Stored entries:
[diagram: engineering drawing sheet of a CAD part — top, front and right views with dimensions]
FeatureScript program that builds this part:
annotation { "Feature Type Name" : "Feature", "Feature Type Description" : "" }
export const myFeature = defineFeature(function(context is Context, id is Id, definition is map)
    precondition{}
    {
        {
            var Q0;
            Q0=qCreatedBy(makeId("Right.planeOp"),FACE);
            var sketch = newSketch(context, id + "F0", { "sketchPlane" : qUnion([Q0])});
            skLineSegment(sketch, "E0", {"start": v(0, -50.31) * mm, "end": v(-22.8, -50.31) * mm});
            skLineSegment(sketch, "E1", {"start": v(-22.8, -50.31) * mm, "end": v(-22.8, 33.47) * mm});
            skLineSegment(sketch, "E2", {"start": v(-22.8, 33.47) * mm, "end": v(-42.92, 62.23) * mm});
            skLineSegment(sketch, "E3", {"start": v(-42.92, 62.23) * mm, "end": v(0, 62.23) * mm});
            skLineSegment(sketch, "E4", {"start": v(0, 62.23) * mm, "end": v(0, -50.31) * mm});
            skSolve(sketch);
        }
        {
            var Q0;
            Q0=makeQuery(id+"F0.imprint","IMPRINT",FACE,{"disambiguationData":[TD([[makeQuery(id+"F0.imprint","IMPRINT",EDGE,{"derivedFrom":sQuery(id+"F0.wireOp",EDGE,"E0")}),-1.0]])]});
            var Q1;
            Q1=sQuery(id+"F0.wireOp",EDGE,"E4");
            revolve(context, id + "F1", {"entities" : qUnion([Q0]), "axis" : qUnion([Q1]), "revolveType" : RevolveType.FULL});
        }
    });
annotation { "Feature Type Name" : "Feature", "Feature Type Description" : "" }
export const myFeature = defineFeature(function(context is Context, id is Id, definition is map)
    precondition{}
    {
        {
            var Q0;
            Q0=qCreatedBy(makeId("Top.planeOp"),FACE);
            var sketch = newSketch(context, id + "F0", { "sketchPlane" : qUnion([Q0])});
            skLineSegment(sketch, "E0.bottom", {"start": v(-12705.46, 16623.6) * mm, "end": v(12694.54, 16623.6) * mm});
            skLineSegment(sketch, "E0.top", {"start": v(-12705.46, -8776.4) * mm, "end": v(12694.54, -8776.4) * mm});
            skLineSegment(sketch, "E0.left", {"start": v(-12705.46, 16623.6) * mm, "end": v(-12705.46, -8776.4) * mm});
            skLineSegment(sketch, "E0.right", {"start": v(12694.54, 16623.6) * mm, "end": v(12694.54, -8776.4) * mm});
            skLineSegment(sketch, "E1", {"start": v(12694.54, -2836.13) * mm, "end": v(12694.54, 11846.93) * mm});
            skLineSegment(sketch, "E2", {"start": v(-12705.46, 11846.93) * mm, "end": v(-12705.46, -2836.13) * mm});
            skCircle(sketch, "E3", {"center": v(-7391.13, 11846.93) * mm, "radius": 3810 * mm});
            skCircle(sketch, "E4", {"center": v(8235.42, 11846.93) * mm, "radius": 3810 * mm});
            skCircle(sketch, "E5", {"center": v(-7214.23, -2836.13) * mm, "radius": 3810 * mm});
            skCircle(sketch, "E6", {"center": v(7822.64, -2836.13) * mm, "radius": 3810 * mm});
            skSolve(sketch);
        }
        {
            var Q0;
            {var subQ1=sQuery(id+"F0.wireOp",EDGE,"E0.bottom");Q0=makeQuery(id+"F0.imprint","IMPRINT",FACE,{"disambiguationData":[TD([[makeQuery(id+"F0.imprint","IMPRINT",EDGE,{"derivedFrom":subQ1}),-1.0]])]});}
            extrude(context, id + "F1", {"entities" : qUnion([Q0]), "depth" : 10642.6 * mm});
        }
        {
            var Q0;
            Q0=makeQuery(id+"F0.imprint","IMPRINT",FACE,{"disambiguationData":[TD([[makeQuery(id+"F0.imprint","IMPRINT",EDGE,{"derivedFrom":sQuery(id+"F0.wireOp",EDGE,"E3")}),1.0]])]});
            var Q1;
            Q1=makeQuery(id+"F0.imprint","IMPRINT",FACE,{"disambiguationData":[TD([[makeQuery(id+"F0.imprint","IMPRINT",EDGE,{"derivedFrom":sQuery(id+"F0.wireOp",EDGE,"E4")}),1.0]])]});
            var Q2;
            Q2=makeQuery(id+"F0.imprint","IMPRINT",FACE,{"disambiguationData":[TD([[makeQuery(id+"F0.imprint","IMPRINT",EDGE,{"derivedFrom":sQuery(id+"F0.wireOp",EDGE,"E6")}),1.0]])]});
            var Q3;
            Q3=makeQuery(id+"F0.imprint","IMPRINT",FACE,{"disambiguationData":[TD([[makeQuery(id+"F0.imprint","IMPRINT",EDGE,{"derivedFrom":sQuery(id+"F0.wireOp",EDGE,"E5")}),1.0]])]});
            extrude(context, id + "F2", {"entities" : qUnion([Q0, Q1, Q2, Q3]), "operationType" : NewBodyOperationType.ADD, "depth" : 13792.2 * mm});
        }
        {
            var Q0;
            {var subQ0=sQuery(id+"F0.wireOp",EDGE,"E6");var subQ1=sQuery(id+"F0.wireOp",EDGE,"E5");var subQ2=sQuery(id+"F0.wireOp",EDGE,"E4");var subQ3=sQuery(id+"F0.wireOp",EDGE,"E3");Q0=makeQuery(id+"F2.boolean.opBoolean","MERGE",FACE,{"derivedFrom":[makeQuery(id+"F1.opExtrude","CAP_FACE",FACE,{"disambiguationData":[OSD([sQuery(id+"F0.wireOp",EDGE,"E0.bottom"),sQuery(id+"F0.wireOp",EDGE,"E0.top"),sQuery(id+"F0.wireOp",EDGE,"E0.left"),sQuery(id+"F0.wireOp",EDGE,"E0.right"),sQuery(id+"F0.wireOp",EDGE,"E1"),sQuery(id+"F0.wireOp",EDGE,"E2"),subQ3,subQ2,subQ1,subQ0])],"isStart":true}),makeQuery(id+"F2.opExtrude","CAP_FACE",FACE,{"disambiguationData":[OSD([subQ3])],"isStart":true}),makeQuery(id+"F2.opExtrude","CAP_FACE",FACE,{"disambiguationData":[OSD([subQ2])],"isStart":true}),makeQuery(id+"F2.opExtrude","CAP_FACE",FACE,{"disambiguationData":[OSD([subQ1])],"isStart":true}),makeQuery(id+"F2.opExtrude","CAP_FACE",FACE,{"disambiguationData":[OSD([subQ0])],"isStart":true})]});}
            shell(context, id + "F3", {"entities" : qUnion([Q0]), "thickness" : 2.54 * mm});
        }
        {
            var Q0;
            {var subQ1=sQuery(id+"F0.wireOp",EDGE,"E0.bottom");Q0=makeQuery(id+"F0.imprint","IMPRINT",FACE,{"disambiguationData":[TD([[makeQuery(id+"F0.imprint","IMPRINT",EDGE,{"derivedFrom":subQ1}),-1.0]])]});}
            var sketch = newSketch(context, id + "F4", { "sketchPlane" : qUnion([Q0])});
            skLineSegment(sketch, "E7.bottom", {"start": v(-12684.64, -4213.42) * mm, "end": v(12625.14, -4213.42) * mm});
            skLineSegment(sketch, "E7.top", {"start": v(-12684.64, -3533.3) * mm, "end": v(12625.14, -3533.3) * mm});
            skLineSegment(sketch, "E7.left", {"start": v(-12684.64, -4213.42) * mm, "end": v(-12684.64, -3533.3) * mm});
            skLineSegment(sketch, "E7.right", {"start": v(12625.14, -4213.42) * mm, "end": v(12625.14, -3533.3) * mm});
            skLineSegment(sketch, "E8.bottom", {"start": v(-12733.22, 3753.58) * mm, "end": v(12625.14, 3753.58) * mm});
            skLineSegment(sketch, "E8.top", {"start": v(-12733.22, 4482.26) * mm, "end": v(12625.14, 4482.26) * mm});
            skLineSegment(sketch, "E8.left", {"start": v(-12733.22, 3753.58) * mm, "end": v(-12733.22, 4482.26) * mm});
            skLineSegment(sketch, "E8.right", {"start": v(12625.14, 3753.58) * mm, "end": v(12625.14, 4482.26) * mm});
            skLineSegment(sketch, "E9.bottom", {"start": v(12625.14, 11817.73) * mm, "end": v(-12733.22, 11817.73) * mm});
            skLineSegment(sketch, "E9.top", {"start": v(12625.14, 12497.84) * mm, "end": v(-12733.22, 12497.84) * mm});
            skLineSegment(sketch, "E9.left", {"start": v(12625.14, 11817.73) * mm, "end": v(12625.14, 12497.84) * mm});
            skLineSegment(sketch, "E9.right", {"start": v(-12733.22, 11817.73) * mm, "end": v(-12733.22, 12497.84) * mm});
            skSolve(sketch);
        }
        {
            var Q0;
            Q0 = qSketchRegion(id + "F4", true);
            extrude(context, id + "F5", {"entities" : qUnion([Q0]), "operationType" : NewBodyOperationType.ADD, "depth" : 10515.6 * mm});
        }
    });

◆ Written request: Pull out every line of the records that contains the string "radius", matching case exactly.

◆ Result for this exercise:
            skCircle(sketch, "E3", {"center": v(-7391.13, 11846.93) * mm, "radius": 3810 * mm});
            skCircle(sketch, "E4", {"center": v(8235.42, 11846.93) * mm, "radius": 3810 * mm});
            skCircle(sketch, "E5", {"center": v(-7214.23, -2836.13) * mm, "radius": 3810 * mm});
            skCircle(sketch, "E6", {"center": v(7822.64, -2836.13) * mm, "radius": 3810 * mm});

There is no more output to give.